Skip to main content

Support Ownership

This document defines who is responsible for supporting a product at each stage of its lifecycle, how issues are escalated, and what service levels apply. Clear support ownership prevents dropped issues and ensures every reported problem has a defined path to resolution.

Ownership by Lifecycle Stage

Development (EGI Owns)

Phases: Discovery, Design, Build, Test

During active development, EGI is solely responsible for all aspects of the product.

ResponsibilityOwner
Bug triage and resolutionEGI engineering
Environment management (dev, staging)EGI engineering
Client-reported issues during UATEGI project lead
Infrastructure provisioningEGI engineering

Support channels: Internal Slack channels (#project-[name]) and client Slack Connect (#client-[name]).

There are no formal SLAs during development. Issues are prioritized within the sprint backlog according to severity and impact on the development timeline.

Launch and Stabilization (EGI Primary, Anchor Monitoring)

Phases: Launch, first 30 days post-launch

EGI remains the primary owner during launch and the 30-day stabilization period. Anchor MSP begins onboarding and shadowing during this time.

ResponsibilityOwner
Production incident responseEGI engineering (primary)
Monitoring and alertingEGI + Anchor (shared)
Bug fixes and hotfixesEGI engineering
Client communication for issuesEGI project lead
Runbook onboardingAnchor operations
Shadow on-callAnchor operations

Key activities during stabilization:

  1. EGI handles all production incidents and bugs directly
  2. Anchor monitors dashboards and alerts alongside EGI to build familiarity
  3. Anchor reviews the runbook and asks clarifying questions
  4. EGI documents any new operational patterns discovered during stabilization
  5. Anchor begins handling routine operational tasks (backups, certificate checks) under EGI supervision

Post-Handoff (Anchor Operations, EGI Application-Level)

Phases: After formal handoff sign-off

Anchor MSP is the primary support owner. EGI provides application-level support for issues that require code changes or deep application knowledge.

ResponsibilityOwner
Infrastructure monitoring and incident responseAnchor operations
Routine maintenance (patching, updates, backups)Anchor operations
First-line client support (if applicable)Anchor operations
SLA management and uptime reportingAnchor operations
Application bug fixesEGI engineering (via escalation)
Feature enhancements and new developmentEGI engineering (scoped as new work)
****************
**What to work on:**
1) Quote the support ownership document from "There are no" to "alertingEGI + Anchor (shared)".
2) In the support ownership document's table for the post-handoff stage, list every responsibility assigned to Anchor operations.
None of the lines are needed here.

**Data provided:**
****************
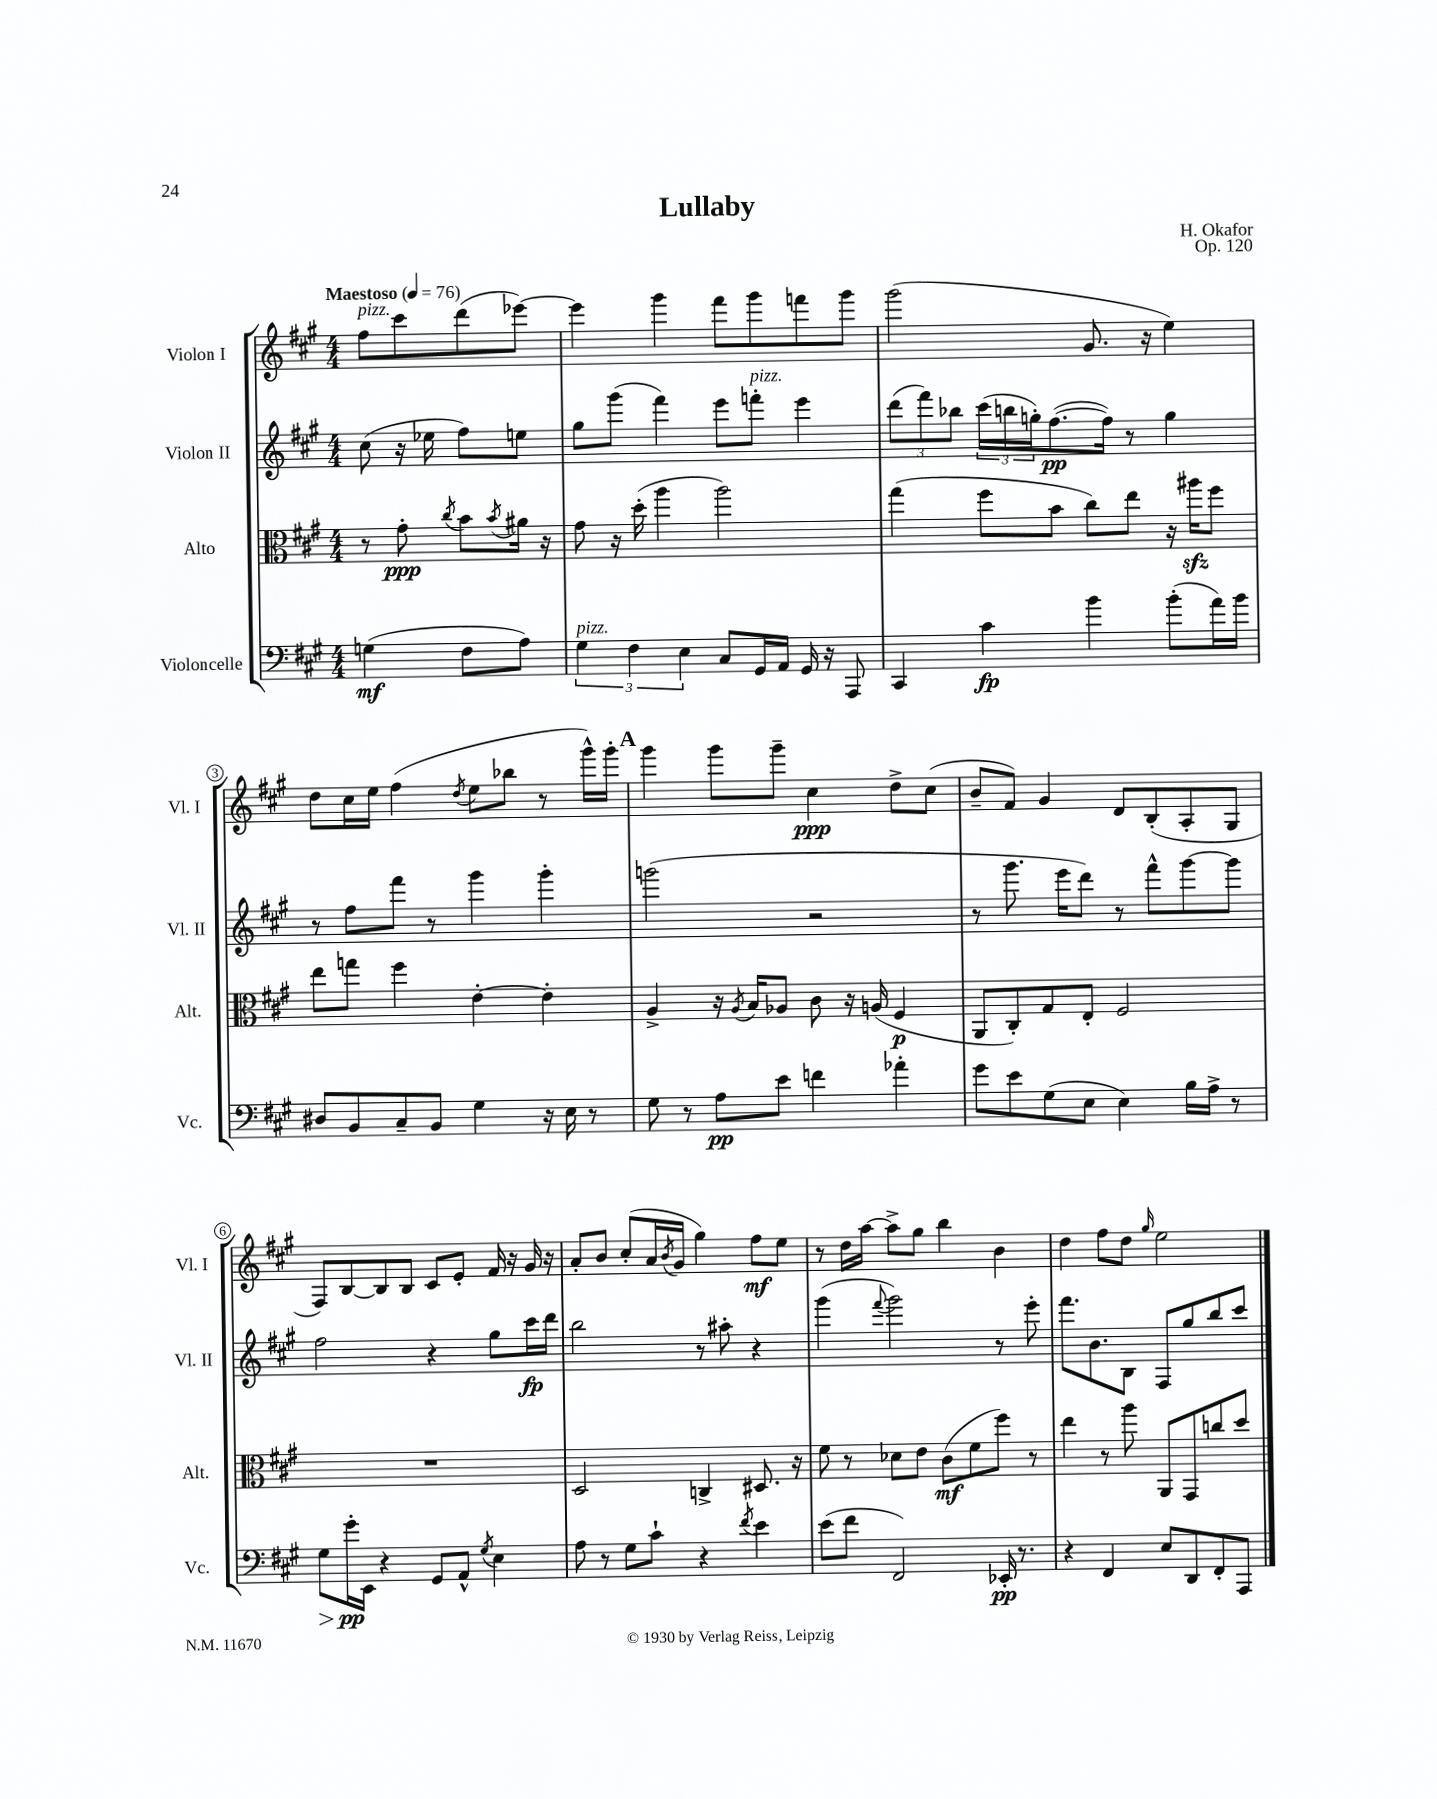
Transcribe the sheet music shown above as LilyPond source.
****************
**Outputs for the tasks:**
1)
There are no formal SLAs during development. Issues are prioritized within the sprint backlog according to severity and impact on the development timeline.

Launch and Stabilization (EGI Primary, Anchor Monitoring)

Phases: Launch, first 30 days post-launch

EGI remains the primary owner during launch and the 30-day stabilization period. Anchor MSP begins onboarding and shadowing during this time.

ResponsibilityOwner
Production incident responseEGI engineering (primary)
Monitoring and alertingEGI + Anchor (shared)

2)
- Infrastructure monitoring and incident response
- Routine maintenance (patching, updates, backups)
- First-line client support (if applicable)
- SLA management and uptime reporting